A delegation of Turkish lawmakers arrived in the United States this week to press the case, and the two countries appear to be on a collision course over the matter. In an interview on CNN Turk, John R. Bass, the United States ambassador to Turkey, referred to “the apparent involvement of a large number” of Mr. Gulen’s supporters in the coup plot. Analysts are doubtful Turkey will be able to provide evidence for extradition that will hold up in an American court.

Turks, in their exasperation that the United States has not turned over Mr. Gulen, have made this analogy: What if Turkey, in 2001, had harbored Osama bin Laden?

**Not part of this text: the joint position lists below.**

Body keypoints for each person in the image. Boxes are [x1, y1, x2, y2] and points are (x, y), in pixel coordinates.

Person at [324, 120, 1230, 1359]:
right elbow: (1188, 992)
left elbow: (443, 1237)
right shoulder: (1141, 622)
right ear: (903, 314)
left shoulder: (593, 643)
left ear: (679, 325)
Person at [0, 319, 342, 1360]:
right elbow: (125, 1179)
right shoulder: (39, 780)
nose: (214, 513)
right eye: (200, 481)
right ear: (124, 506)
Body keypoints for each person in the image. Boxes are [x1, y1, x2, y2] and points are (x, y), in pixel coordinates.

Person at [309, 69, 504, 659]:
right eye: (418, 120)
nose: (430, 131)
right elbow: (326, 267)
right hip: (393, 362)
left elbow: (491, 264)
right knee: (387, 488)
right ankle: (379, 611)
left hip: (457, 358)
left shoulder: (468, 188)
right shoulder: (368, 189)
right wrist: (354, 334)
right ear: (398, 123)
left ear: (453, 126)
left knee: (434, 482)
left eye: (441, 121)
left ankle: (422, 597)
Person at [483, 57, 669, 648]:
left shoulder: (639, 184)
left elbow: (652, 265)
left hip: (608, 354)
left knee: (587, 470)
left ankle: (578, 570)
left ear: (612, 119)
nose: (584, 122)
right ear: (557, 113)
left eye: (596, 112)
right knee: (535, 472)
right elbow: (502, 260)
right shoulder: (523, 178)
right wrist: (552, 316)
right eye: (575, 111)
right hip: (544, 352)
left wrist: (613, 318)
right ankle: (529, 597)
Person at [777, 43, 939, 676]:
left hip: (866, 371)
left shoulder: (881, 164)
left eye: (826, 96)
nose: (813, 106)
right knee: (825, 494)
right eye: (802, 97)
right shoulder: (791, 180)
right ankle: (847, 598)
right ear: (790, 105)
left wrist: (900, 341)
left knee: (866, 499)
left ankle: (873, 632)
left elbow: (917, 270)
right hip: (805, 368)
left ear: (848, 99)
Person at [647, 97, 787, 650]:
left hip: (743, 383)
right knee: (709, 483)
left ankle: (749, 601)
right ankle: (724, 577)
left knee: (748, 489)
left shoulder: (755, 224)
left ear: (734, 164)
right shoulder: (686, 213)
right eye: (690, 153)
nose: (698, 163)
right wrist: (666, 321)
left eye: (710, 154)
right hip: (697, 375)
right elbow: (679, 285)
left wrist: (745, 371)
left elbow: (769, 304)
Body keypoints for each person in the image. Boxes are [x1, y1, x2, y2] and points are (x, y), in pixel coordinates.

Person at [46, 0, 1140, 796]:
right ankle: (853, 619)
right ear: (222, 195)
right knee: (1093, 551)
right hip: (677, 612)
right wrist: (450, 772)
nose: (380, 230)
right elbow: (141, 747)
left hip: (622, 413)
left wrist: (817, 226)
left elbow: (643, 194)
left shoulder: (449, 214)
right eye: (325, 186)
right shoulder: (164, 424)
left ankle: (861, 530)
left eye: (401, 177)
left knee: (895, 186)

Given the widespread sentiment that Mr. Gulen was behind the coup, a failure to extradite him would probably provoke a popular backlash in Turkey against the United States, and would confirm for many that the Americans had conspired against Turkey.

“If they don’t give him back, that is the end of our relationship with America,” said Osman Arsan, a waiter in Istanbul. “They are backstabbing and insincere. They must show their true colors. If not, they should prepare themselves for the response of the Turkish people. We are all united for this cause. We will not forgive them.”

Turks have also been rankled by what they see as the preoccupation of the United States and Europe with Mr. Erdogan’s post-coup crackdown, rather than standing by Turkey for facing down the existential threat the coup represented.

The West has criticized the purges, in which thousands of soldiers have been arrested and tens of thousands of government employees dismissed from their jobs for supposed links to Mr. Gulen, as Mr. Erdogan has moved quickly against perceived enemies in the government.

But many of Mr. Erdogan’s traditional opponents — Kurds, secularists, nationalists — have long worried about the influence of Mr. Gulen’s loyalists inside the state, and are largely united in believing Mr. Gulen was behind the coup. They not only support the purges, but also assume that the United States is taking Mr. Gulen’s side.

Turkish leaders have been playing a double game with the notion of American involvement in the coup, sometimes encouraging the conspiracy theories publicly while privately assuring American officials that nothing has changed in the countries’ relationship.

Ibrahim Kalin, Mr. Erdogan’s spokesman, recently told reporters, “We don’t think that the U.S. has any involvement in the coup attempt.”

And this week, when Gen. Joseph F. Dunford Jr., the chairman of the Joint Chiefs of Staff, visited Ankara, the capital, Turkish officials assured him that their country was intent on maintaining a close relationship in the fight against the Islamic State.

Last week, an American general said he was concerned about the relationship with Turkey because several Turkish officers who had been interlocutors with the United States on counterterrorism issues had been arrested after being accused of taking part in the coup. Mr. Erdogan seized on these comments and lashed out at the United States.

“The U.S. general stands on the coup plotters’ side with his words,” he said. “He disclosed himself with his statements.”

Saying the comments amounted to standing beside the coup plotters, Mr. Erdogan also referred to Mr. Gulen, saying: “The coup plotter is in your country. You are nurturing him there. It’s out in the open.”